Common mistakes and self-check
- Mistake: Assuming MEGs remove all interactions. Self-check: Do tests still share supply (ads, recs, caches)? If yes, risk remains.
- Mistake: Peeking daily without correction. Self-check: Are you using sequential methods or fixed horizon? If not, adjust.
- Mistake: Overlapping surfaces in parallel tests. Self-check: Draw a page-slot map and mark ownership per experiment.
- Mistake: Ignoring network spillovers.
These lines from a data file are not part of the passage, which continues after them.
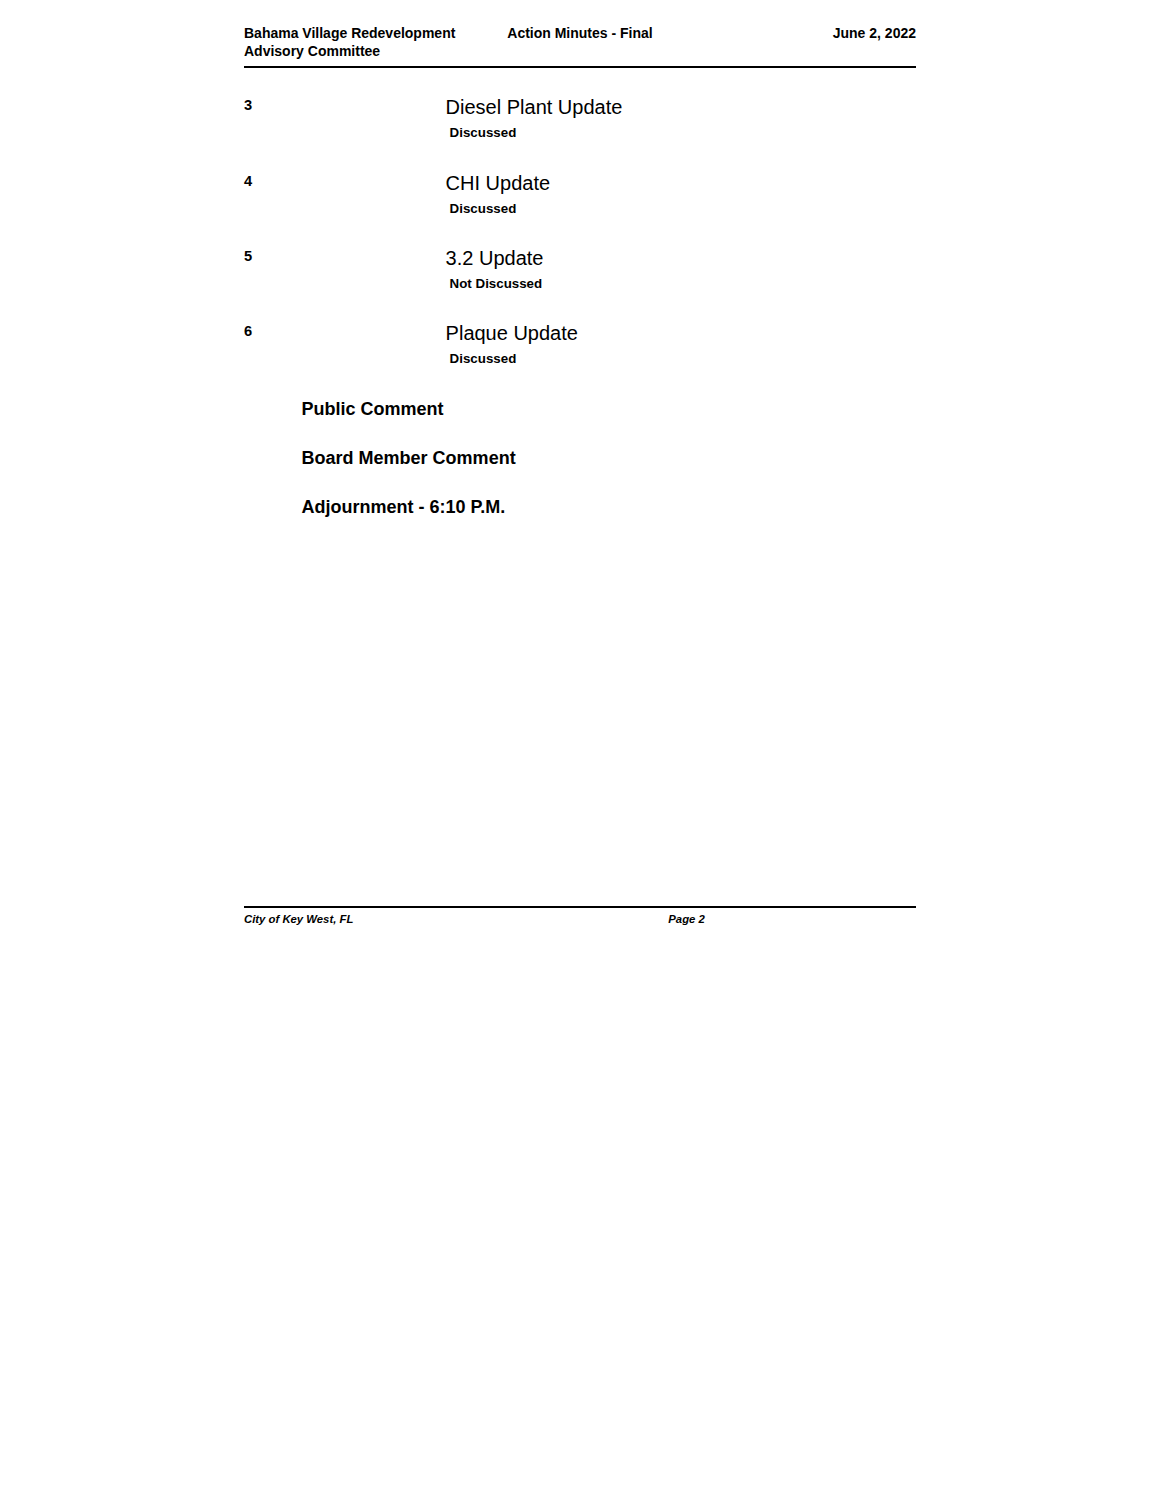Bahama Village Redevelopment
Advisory Committee
Action Minutes - Final
June 2, 2022
3
Diesel Plant Update
Discussed
4
CHI Update
Discussed
5
3.2 Update
Not Discussed
6
Plaque Update
Discussed
Public Comment
Board Member Comment
Adjournment - 6:10 P.M.
City of Key West, FL
Page 2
Self-check: Could treated users affect untreated ones (social, delivery times)? Consider cluster randomization.
- Mistake: No multiplicity plan. Self-check: Document FDR/FWER approach before launch.
Mini challenge
You have three proposed tests next month: (1) Homepage hero redesign, (2) Search ranking tweak, (3) Email subject line test. Create a one-paragraph plan stating which run in parallel, which are sequential, the bucketing unit, MEG allocation, and the multiplicity method. Keep it under 120 words.
Who this is for
- Data Scientists and Analysts designing or interpreting experiments.
- Product Managers planning roadmaps with concurrent tests.
- Engineers owning experimentation platforms.
Prerequisites
- Basic A/B testing: randomization, control vs treatment, sample size, MDE.
- Understanding of primary/secondary metrics and variance reduction basics.
Learning path
- Review A/B fundamentals and metric design.
- Learn bucketing and assignment stability.
- Study interference types: contamination, spillover, carryover.
- Practice MEGs, factorial designs, and cluster experiments.
- Apply multiplicity control (BH, Holm) and sequential monitoring.
- Build an operational playbook: registry, guardrails, ramp plans.
Practical projects
- Create an experiment registry template with fields for surfaces, MEG, guardrails, and multiplicity plan.
- Simulate two interacting tests in a spreadsheet: show bias from overlap and the improvement from MEGs.
- Design a 2Ă2 factorial for banner Ă pricing, including analysis plan for main effects and interaction.
Next steps
- Draft a parallel testing policy for your team (when allowed, how isolated, required guardrails).
- Set up a small always-on global holdout.
- Standardize FDR control for weekly releases.